:: Excerpted text

# EPS preprocessor
This program takes a CSV file as input containing quarterly EPS data of companies (date, estimated EPS, reported EPS, % surprise), and then calculates: the estimated EPS growth for the next quarter, the average EPS growth over the last two quarters, the average surprise over the last two quarters, and the YoY EPS growth (TTM current vs year ago). The data is calculated for every company and for every month in a given year period.

### 1. Imports and helper function

In [6]:
import pandas as pd
import numpy as np

def get_latest_data_index(ticker, date, grouped_data):
    ticker_data = grouped_data[ticker]
    report_dates = ticker_data['Date'].values

    # Data is in ascending order by the report date
    i = 0
    n = len(ticker_data) 
    while (i < n and report_dates[i] < date ):
        i += 1
        
    if i == 0:
        return np.nan

    return i - 1 # index of most recent publicly available EPS data


### 2. Main function

In [11]:
def calculate_eps_data(eps_filename, start_year, end_year):
    eps_data = pd.read_csv(eps_filename)
    print(f"Number of rows for EPS: {len(eps_data)}")
    
    eps_data['earnings_date'] = pd.to_datetime(eps_data['earnings_date'])
    eps_data['eps_estimate'] = eps_data['eps_estimate'].apply(pd.to_numeric, errors='coerce')
    eps_data['eps_reported'] = eps_data['eps_reported'].apply(pd.to_numeric, errors='coerce')
    eps_data['eps_surprise'] = eps_data['eps_surprise'].apply(pd.to_numeric, errors='coerce')

::::
:: Data for review

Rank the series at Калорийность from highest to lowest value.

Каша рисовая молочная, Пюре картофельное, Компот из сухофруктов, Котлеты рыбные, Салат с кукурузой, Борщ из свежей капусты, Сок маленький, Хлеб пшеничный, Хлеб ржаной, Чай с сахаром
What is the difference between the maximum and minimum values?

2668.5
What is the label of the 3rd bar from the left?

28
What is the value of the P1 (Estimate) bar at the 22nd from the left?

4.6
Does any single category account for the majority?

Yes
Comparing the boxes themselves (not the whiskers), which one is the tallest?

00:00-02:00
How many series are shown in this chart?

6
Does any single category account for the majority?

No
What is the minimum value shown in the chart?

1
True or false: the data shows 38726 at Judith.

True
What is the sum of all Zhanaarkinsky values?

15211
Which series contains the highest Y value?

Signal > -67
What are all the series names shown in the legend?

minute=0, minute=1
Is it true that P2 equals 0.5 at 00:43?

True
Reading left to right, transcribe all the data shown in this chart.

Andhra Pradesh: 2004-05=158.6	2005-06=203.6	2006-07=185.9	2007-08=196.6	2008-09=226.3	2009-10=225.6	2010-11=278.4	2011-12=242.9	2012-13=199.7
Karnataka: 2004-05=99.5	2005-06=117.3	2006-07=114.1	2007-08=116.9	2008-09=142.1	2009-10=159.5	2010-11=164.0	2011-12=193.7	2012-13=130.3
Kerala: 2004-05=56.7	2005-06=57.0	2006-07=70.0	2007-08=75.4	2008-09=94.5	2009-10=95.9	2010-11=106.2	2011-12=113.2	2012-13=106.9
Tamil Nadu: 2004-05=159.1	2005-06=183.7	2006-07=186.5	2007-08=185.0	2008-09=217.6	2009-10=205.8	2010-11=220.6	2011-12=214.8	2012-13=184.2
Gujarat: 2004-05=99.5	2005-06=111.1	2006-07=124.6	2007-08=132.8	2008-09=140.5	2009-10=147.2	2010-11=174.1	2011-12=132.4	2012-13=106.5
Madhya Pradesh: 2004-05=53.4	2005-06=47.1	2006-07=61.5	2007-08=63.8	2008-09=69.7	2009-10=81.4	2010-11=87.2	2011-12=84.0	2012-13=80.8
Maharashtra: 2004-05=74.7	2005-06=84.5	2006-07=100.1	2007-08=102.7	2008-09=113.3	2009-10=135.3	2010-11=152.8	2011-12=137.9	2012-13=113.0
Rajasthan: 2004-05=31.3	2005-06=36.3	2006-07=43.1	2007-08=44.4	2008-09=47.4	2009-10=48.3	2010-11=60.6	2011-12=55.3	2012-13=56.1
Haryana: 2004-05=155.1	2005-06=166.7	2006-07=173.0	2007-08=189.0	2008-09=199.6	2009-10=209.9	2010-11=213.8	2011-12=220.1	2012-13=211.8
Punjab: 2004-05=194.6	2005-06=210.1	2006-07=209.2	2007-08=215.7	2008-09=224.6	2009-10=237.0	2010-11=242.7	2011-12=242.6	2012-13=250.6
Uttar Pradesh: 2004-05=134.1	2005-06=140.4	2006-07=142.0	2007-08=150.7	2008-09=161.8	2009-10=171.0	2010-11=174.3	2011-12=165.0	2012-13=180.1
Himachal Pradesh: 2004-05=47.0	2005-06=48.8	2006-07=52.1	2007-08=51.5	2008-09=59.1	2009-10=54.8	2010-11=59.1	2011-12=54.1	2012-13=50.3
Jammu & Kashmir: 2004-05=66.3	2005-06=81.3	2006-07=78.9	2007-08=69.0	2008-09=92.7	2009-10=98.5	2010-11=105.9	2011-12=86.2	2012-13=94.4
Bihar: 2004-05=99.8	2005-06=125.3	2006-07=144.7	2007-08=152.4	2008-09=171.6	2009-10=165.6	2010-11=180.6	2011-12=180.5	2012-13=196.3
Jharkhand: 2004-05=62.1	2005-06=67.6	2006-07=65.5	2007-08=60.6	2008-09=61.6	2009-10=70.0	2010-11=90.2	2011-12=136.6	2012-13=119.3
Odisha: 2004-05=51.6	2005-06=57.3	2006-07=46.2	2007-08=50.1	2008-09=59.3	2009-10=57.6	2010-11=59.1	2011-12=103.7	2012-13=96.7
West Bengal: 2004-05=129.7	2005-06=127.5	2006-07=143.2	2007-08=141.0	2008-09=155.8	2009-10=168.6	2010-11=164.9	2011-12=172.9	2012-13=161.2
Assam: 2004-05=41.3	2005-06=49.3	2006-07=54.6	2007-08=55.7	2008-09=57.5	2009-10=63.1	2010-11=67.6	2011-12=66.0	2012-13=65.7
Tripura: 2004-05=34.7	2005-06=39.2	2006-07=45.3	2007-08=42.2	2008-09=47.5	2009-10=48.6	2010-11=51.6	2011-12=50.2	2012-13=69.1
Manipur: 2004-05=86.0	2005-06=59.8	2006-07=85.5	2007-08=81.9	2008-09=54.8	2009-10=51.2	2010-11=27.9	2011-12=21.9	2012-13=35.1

::::

» Directive 1
According to the EPS preprocessor text, what kind of file does the program take as input?
» Directive 2
Copy out the EPS preprocessor text between "while (i < n" and "eps_data = pd.read_csv(eps_filename)", inclusive, replacing "report_dates" with "filing_dates".

» Expected answer 1
A CSV file containing quarterly EPS data of companies.

» Expected answer 2
while (i < n and filing_dates[i] < date ):
        i += 1
        
    if i == 0:
        return np.nan

    return i - 1 # index of most recent publicly available EPS data


### 2. Main function

In [11]:
def calculate_eps_data(eps_filename, start_year, end_year):
    eps_data = pd.read_csv(eps_filename)